# To-do item
Copy out, word for word, the lines in the records below that run from the one containing "ÉVÉNEMENTS SIMILAIRES" through the one containing "budget. Erkende specialisten", including both of those lines.

# Records for this task
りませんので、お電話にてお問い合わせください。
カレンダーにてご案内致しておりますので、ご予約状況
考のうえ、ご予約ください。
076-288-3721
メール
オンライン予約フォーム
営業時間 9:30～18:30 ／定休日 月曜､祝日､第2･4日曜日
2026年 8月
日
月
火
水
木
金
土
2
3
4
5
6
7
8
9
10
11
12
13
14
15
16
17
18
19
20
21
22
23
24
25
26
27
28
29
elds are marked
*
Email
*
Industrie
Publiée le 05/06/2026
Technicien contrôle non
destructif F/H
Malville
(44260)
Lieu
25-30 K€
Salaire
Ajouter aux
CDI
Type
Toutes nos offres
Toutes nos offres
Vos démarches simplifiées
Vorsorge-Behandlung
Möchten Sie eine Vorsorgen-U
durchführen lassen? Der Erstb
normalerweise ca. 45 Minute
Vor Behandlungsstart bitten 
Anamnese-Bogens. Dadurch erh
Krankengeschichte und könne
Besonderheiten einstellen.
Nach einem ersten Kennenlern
---
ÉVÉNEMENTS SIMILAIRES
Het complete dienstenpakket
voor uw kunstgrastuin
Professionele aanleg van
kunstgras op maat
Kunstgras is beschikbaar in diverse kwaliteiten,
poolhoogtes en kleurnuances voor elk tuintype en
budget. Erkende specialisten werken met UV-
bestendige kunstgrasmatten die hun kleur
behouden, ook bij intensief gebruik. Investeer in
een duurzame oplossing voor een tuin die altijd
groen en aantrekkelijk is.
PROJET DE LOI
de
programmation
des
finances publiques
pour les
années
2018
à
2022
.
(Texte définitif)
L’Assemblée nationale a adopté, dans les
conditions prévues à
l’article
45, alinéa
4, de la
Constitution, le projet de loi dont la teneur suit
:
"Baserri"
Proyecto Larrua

# Solved problem
ÉVÉNEMENTS SIMILAIRES
Het complete dienstenpakket
voor uw kunstgrastuin
Professionele aanleg van
kunstgras op maat
Kunstgras is beschikbaar in diverse kwaliteiten,
poolhoogtes en kleurnuances voor elk tuintype en
budget. Erkende specialisten werken met UV-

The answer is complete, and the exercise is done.